In present study, the increase in digestibility at 35°C exposure may be attributed to increase in MRT of the digesta however MRT was not estimated in this study. Barnett et al. (2012; 2015) reported a positive correlation of ambient temperature and a negative correlation of triiodothyronine (T3) with MRT of digesta. In present study, although the T3 level did not alter but the decline in thyroxin levels at 35°C and 40°C exposure suggested that the MRT of digesta was comparatively higher at theses temperatures. The available literature also suggested that with increase in ambient temperature, MRT of digesta could increase which ultimately culminated in increased digestibility (Bernabucci et al., 1999; Nonaka et al., 2008). The similar DM and NDF digestibility at 40°C exposure as compared to 35°C could be explained based on the increase in MRT of the digesta however decrease in OM and ADF digestibility at 40°C could not be explained. Although in present study the alteration in the rumen environment has not been studied but based on established research, the decrease in OM and ADF digestibility at 40°C exposure could be attributed to change in rumen pH (Nonaka et al., 2008), temperature (Beatty et al., 2008) and microbial population (Kittelmann et al., 2014). Bernabucci et al. (1999) reported an improvement of diet digestibility during a short time exposure of Holstein heifers to hot conditions, and found that when the exposure was prolonged, the diet digestibility was reduced. Digestibility coefficients of DM, OM, NDF, and ADF in sheep were not affected by short exposure (10 days) but were lower (p<0.01) after prolonged exposure to heat (Bernabucci et al., 2009).Protein digestibility coefficients were similar at different temperatures in our study. Similar findings were also reported by Bernabucci et al. (2009).
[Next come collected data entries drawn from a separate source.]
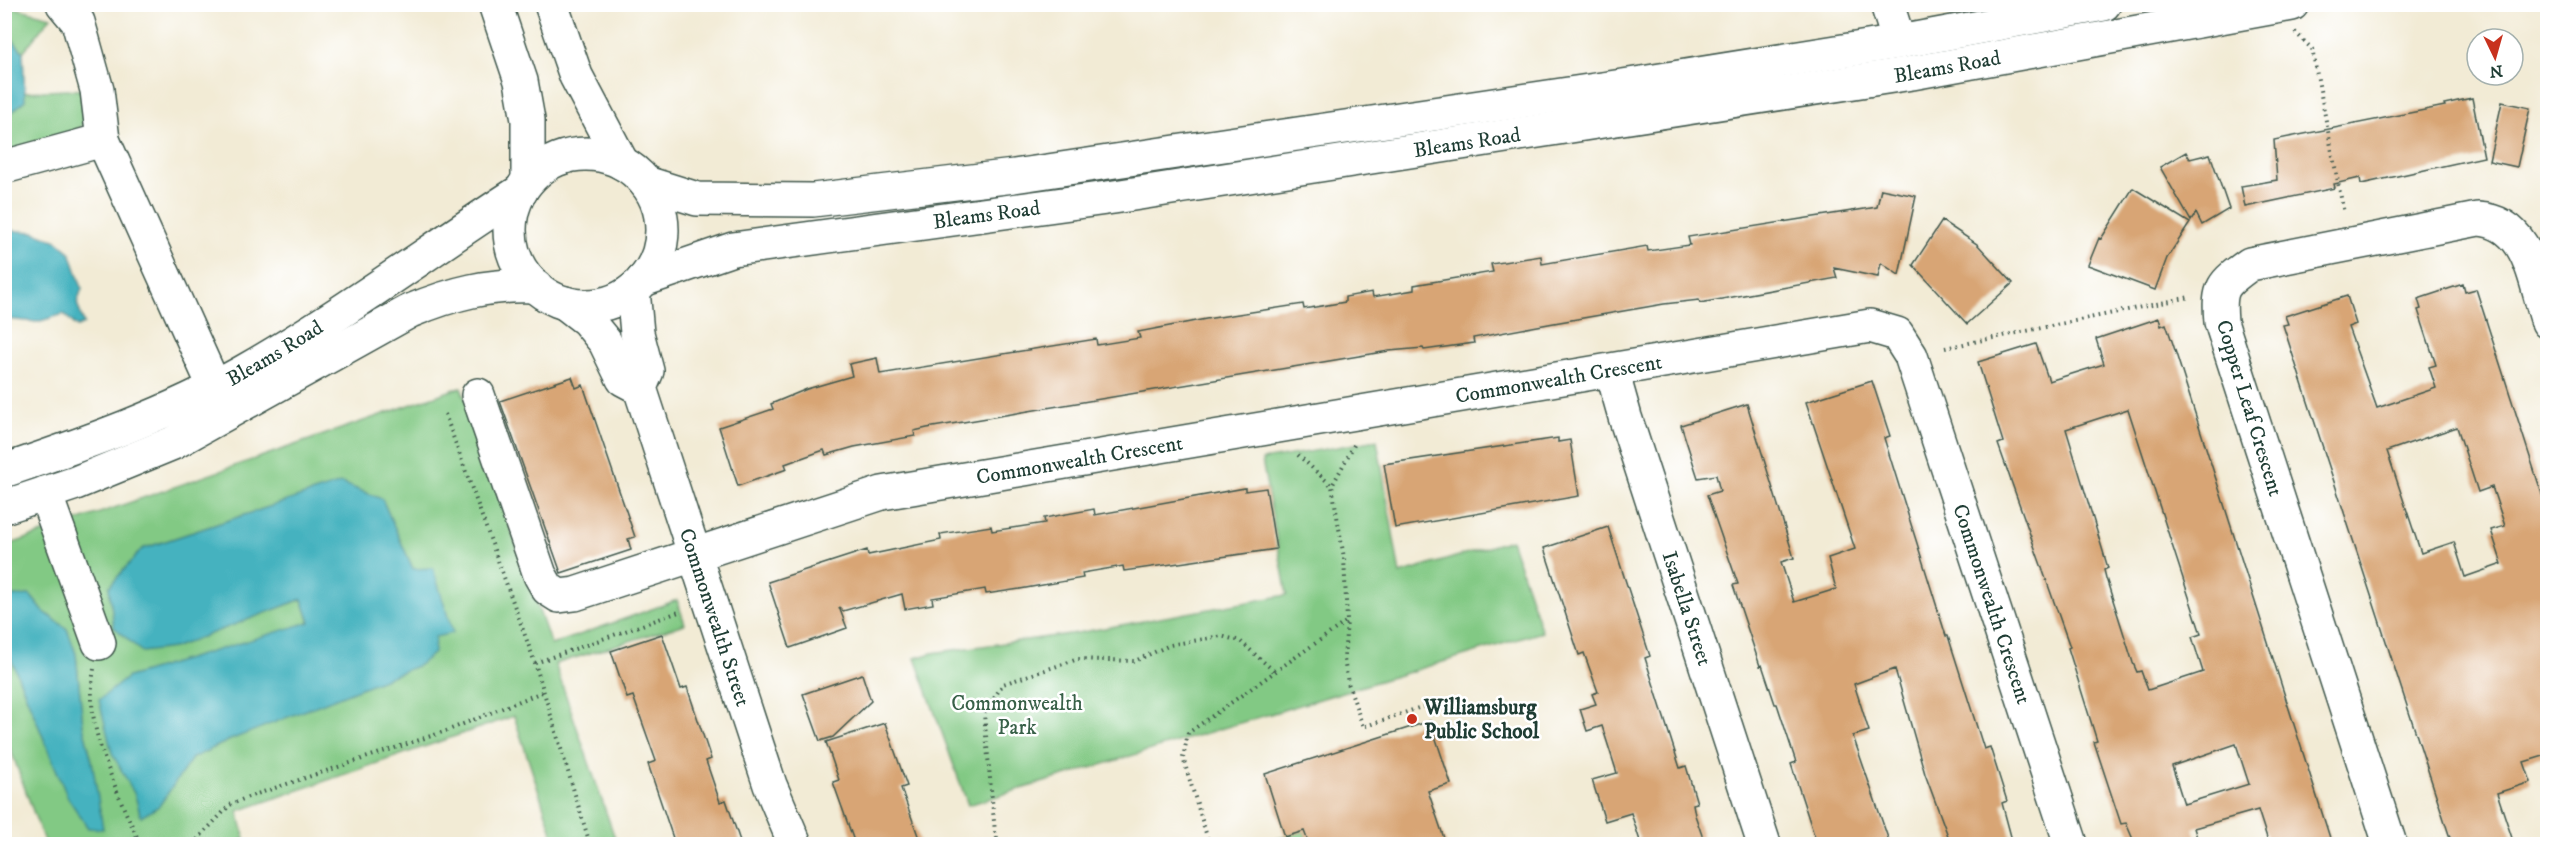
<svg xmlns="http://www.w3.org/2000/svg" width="2552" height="849" font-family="'IM FELL DW Pica',serif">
<rect width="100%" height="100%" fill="#fff"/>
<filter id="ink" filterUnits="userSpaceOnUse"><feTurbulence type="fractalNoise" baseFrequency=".0167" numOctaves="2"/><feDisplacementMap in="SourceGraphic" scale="12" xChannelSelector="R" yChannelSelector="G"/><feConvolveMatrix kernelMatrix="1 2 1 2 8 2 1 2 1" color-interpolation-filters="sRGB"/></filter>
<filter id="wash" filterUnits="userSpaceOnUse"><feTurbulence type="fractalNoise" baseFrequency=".008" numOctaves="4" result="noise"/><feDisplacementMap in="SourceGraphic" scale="24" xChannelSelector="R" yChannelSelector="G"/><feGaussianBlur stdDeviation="1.35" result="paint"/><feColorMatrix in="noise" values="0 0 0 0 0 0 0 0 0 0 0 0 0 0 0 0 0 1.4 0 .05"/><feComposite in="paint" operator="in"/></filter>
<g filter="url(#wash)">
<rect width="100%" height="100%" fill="#f2ebd5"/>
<path fill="#82c984" stroke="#50835c" stroke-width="1.5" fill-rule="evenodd" d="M 4,5 L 51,17 L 23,52 L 5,30 Z
M 90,89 C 89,98 90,113 86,121 C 76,138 24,148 5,154 L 4,115 L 12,112 L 25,100 L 24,92 Z
M 461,387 L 551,645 L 677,600 L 685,624 L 555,664 L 617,844 L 556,844 L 514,716 L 238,811 L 245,839 L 232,844 L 45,844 L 5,734 L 5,644 L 68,798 L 92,761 L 83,726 L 76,654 L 67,629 L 43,611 L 30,595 L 5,597 L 5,546 ZM 341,483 L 382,499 L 413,569 L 230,740 L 192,758 L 159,806 L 141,816 L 135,795 L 128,677 L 310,623 L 302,599 L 173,648 L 114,627 L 109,587 L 142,549 Z
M 1377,440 L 1400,574 L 1511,540 L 1542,632 L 968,805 L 915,658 L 932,653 L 1077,633 L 1287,595 L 1262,460 Z
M 1304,831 L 1309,844 L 1262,844 Z"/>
<path fill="#44b2bf" stroke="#32787a" stroke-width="1.5" d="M 4,30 L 23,52 L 25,100 L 12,112 L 5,115 Z
M 5,230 L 34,232 L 57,241 L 70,252 L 82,288 L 77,303 L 84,324 L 77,327 L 64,314 L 37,322 L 5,319 Z
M 341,483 L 382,499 L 413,569 L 433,568 L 453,633 L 435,637 L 434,653 L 419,665 L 230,740 L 192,758 L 159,806 L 141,817 L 135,795 L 112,753 L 99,700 L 128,677 L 310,622 L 302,599 L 173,648 L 142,652 L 114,627 L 109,587 L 142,549 Z
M 30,595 L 43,611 L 67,629 L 76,654 L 83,726 L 92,761 L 103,829 L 88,828 L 68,798 L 5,644 L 5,597 Z"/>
<g id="blocks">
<path fill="#d8a575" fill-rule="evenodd" d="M 2472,98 L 2484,157 L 2361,184 L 2360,178 L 2334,184 L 2335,188 L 2245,207 L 2241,186 L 2277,180 L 2274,140 L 2445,106 L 2444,104 Z
M 2502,102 L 2530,108 L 2517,167 L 2489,161 Z
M 2186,152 L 2190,159 L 2210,154 L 2229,209 L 2202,225 L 2196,213 L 2191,221 L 2160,167 Z
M 2133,188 L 2190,223 L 2167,258 L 2155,290 L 2088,265 L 2099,238 L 2101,239 Z
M 1881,189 L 1916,196 L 1899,275 L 1881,263 L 1878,277 L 1834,268 L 1837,278 L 1700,303 L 1699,300 L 1664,304 L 1554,323 L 1473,338 L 1474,343 L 1424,350 L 1423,348 L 1389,351 L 927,428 L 914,431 L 915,436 L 854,447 L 826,455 L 824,450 L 785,464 L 787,469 L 738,486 L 719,427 L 773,409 L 771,404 L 807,389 L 852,376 L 849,364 L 877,358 L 880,374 L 1096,339 L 1097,345 L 1140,338 L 1138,332 L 1206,319 L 1303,304 L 1304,309 L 1345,302 L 1345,297 L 1372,292 L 1373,297 L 1414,290 L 1414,285 L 1493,272 L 1491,264 L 1541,256 L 1542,264 L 1647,246 L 1648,251 L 1690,245 L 1688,237 L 1877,207 Z
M 1942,221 L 1977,244 L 2013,283 L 1967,324 L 1913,265 Z
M 2463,284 L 2465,292 L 2476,289 L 2547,510 L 2547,755 L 2524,762 L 2531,782 L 2497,793 L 2514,844 L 2452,844 L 2283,325 L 2288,324 L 2285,316 L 2347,296 L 2356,324 L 2348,327 L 2377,408 L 2436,388 L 2429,367 L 2436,365 L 2418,310 L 2421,309 L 2418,299 ZM 2457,427 L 2478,492 L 2492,487 L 2505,526 L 2491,530 L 2502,564 L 2465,577 L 2454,542 L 2421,553 L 2387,451 Z
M 2159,318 L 2161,326 L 2166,324 L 2173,344 L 2331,841 L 2320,844 L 2269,844 L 2258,810 L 2194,828 L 2199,844 L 2135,844 L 2126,823 L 2121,824 L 2094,742 L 2097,741 L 2068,648 L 2070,647 L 1998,444 L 2003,442 L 1978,362 L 2036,344 L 2049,381 L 2104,364 L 2096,339 ZM 2128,409 L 2201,634 L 2192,637 L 2203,672 L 2148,690 L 2141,671 L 2137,672 L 2133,663 L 2106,578 L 2104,570 L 2108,568 L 2066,429 ZM 2236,744 L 2249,784 L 2184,804 L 2172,766 Z
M 572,377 L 576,388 L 583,385 L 635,537 L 628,539 L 631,550 L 561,573 L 500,401 Z
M 1872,381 L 1890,436 L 1884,438 L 1946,636 L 1948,636 L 1984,749 L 1990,747 L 2007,801 L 2002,803 L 2013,844 L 1951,844 L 1925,774 L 1895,669 L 1854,684 L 1869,731 L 1853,736 L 1890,844 L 1817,844 L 1791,764 L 1796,762 L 1777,704 L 1775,704 L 1762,665 L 1760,666 L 1733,585 L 1738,584 L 1707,495 L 1720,491 L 1716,475 L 1698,478 L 1681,425 L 1747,404 L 1794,558 L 1781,562 L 1794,602 L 1836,589 L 1828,558 L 1855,549 L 1806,402 Z
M 1558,438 L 1558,442 L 1570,440 L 1579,496 L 1395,528 L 1384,464 Z
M 1245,488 L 1245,491 L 1266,488 L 1276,549 L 1124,571 L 1123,566 L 1082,573 L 1083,578 L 1020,589 L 986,594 L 985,589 L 932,598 L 933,604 L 905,609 L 902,594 L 843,611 L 839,607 L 847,628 L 790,648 L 768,582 L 867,550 L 868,555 L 941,540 L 940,534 L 991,526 L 992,531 L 1045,523 L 1044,518 L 1094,509 L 1095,515 Z
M 1608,527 L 1650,656 L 1645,658 L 1680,768 L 1686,766 L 1697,803 L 1693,804 L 1695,815 L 1705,844 L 1641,844 L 1631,813 L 1605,821 L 1592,780 L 1617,773 L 1602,726 L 1587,731 L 1580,709 L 1596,704 L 1592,694 L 1598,692 L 1584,653 L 1579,655 L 1544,548 Z
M 662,634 L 681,689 L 687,687 L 711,759 L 706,761 L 720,802 L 726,800 L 741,844 L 675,844 L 648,764 L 656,761 L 633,696 L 627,698 L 611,651 Z
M 862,674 L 871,701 L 833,737 L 820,741 L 803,694 Z
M 1430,721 L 1451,784 L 1428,791 L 1446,844 L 1309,844 L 1304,831 L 1285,837 L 1265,774 Z
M 885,723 L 907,786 L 901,788 L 921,844 L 855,844 L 833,782 L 839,780 L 826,742 Z"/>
</g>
</g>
<g filter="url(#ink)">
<use href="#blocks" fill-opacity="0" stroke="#3f574c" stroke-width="1.5"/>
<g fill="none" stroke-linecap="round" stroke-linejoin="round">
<g stroke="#3f574c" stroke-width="36">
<g id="minor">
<path d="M 63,4 L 78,22 L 97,90 L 103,140 L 214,386"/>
<path d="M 495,4 L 521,81 L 528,120 L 528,180"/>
<path d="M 551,4 L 576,76 L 622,163"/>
<path d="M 1887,4 L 1899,42"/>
<path d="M 4,167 L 103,140"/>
<path id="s1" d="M 633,290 L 637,333 L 647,371 L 640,388 L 770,785 L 795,844"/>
<path d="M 565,303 L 587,320 L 605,342 L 623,379 L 640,388"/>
<path id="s2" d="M 1612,371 L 1625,417 L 1764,844"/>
<path id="s3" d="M 478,395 L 540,575 L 548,589 L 559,596 L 575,594 L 882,493 L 1870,326 L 1897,334 L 1911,356 L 2071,844"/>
<path d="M 45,493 L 99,643"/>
<path d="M 2390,844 L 2221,322 C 2218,287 2222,284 2250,264 L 2478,219 C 2530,222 2534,281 2548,322"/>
</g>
</g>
<g stroke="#3f574c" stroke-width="36">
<g id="major">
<circle cx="586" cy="230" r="76"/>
<path d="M 646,183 L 697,199 L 813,200 L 1014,176 L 1629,85 L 1899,42 L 2104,4"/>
<path id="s4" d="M 643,280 L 733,249 L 1114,197 L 1912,73 L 2292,4"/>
<path id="s5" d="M 4,471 C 86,443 169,414 243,372 C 340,317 428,251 521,191"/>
<path d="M 4,507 L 73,484 L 173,443 L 410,311 C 454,293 488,284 536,286"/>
</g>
</g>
<path stroke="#3f574c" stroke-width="4" stroke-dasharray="1.5 4.5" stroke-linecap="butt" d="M 2295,32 L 2312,49 L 2344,213
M 1945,348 L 2190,297
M 445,414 L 535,663 L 590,844
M 1354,445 L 1332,486 L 1344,558 L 1347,621 L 1344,659 L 1348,683 L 1363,727 L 1436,702
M 1298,455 L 1332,486
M 535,663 L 682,611
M 94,669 C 85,720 105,760 123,806 C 128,819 136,831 139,844
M 193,844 L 230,805 L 248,797 L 446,731 L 542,692
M 999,844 L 995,832 L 984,714 L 1003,684 L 1078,659 L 1135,661 L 1170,645 L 1221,636 L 1240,641 L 1275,672
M 1202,844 L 1209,843 L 1183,758 L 1188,733 L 1347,621"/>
<use href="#minor" stroke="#fff" stroke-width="33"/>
<use href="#major" stroke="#fff" stroke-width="33"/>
</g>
</g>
<circle fill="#c8321e" stroke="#fff" stroke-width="2" cx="1412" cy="719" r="6"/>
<g text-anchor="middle" stroke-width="5" stroke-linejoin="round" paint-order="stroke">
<g font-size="21" fill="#1f3d34" stroke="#fff">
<text dy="7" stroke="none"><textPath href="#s4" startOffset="1323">Bleams Road</textPath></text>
<text dy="7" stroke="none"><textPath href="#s4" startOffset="837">Bleams Road</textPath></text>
<text dy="7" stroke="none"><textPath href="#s4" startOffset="351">Bleams Road</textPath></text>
<text dy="7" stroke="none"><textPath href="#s5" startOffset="296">Bleams Road</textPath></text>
<text dy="7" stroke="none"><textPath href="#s3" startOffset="1245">Commonwealth Crescent</textPath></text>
<text transform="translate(2250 408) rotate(73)" y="7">Copper Leaf Crescent</text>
<text dy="7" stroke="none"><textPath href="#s3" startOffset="759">Commonwealth Crescent</textPath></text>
<text dy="7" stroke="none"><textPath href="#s3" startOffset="1876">Commonwealth Crescent</textPath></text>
<text dy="7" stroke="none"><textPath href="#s2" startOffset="249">Isabella Street</textPath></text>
<text dy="7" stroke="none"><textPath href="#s1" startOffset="342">Commonwealth Street</textPath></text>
</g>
<g font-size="21" fill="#386048" stroke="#fff">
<text x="1017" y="710">Commonwealth<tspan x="1017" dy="24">Park</tspan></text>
</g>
<g font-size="21" font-weight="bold" fill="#1f3d34" stroke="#fff" text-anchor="start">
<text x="1424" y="714">Williamsburg<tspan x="1424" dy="24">Public School</tspan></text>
</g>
</g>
<rect width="2552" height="849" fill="none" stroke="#fff" stroke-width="24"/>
<g transform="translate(2495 57) rotate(175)"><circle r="28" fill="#ffffff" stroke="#a5b1ae" stroke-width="1.5"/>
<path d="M0-4.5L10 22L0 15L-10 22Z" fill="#c8321e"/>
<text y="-9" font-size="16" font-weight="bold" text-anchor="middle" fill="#1f3d34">N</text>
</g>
</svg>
The CH4 emission per kg DMI and per kg organic matter intake (OMI) decreased significantly (p<0.05) at 30°C and 35°C exposure however it increased at 40°C exposures. Respiration quotient was significantly (p<0.05) lower at 40°C exposure as compared to 25°C, 30°C, and 35°C (Table 6). In present study CH4 emission decreased progressively with increase in temperature up to 35°C and then increased to initial levels. Barnett et al. (2015) reported a positive correlation of ambient temperature and a negative correlation of triiodothyronine (T3) with CH4 yield. In present experiment T3 level did not alter with increase in temperature hence, no correlation was established between T3 level and CH4 emission in crossbred cattle. In our study the thyroxin level decreased with increase in exposure temperature and similarly CH4 emission decreased above the thermoneutral temperature up to 35°C exposure. Ngwabie et al. (2011) also reported a negative correlation (r = −0.84) with the indoor air temperature and CH4 emissions. The total DMI (Nkrumah et al., 2006) and the forage portion of the diet are reported to influence CH4 emission (Benchaar et al., 2001). In spite of the lower DMI, and higher dietary concentrate to roughage ratio at 40°C exposure higher CH4 production could not be justified. The highest CH4 emission per kg DMI at 40°C exposure may be attributed to a change in rumen microbial population as suggested by Kittelmann et al. (2014). It may be speculated that a change in microbial population and fermentation pattern could result in higher CH4 emission at 40°C exposure however the rumen fermentation pattern was not examined in the present experiment.

It can be concluded from the present study that 35°C temperature exposure began to induce heat stress and at 40°C exposure the heat stress was prominent in crossbred cattle as exhibited by physio-biochemical, enzymatic and hormonal changes and, alteration in water intake, DMI, and body weight. The DM, OM, ADF, and NDF digestibility increased at 35°C and the OM and ADF digestibility decreased at 40°C exposure as compared to 35°C. The CH4 emission decreased at 30°C and 35°C exposure but increased at 40°C. It can also be concluded that heat stress influenced the digestibility and CH4 emission; however to explore the alteration in digestibility and CH4 emission at different temperature exposures the changes in microbial population need to thoroughly investigated.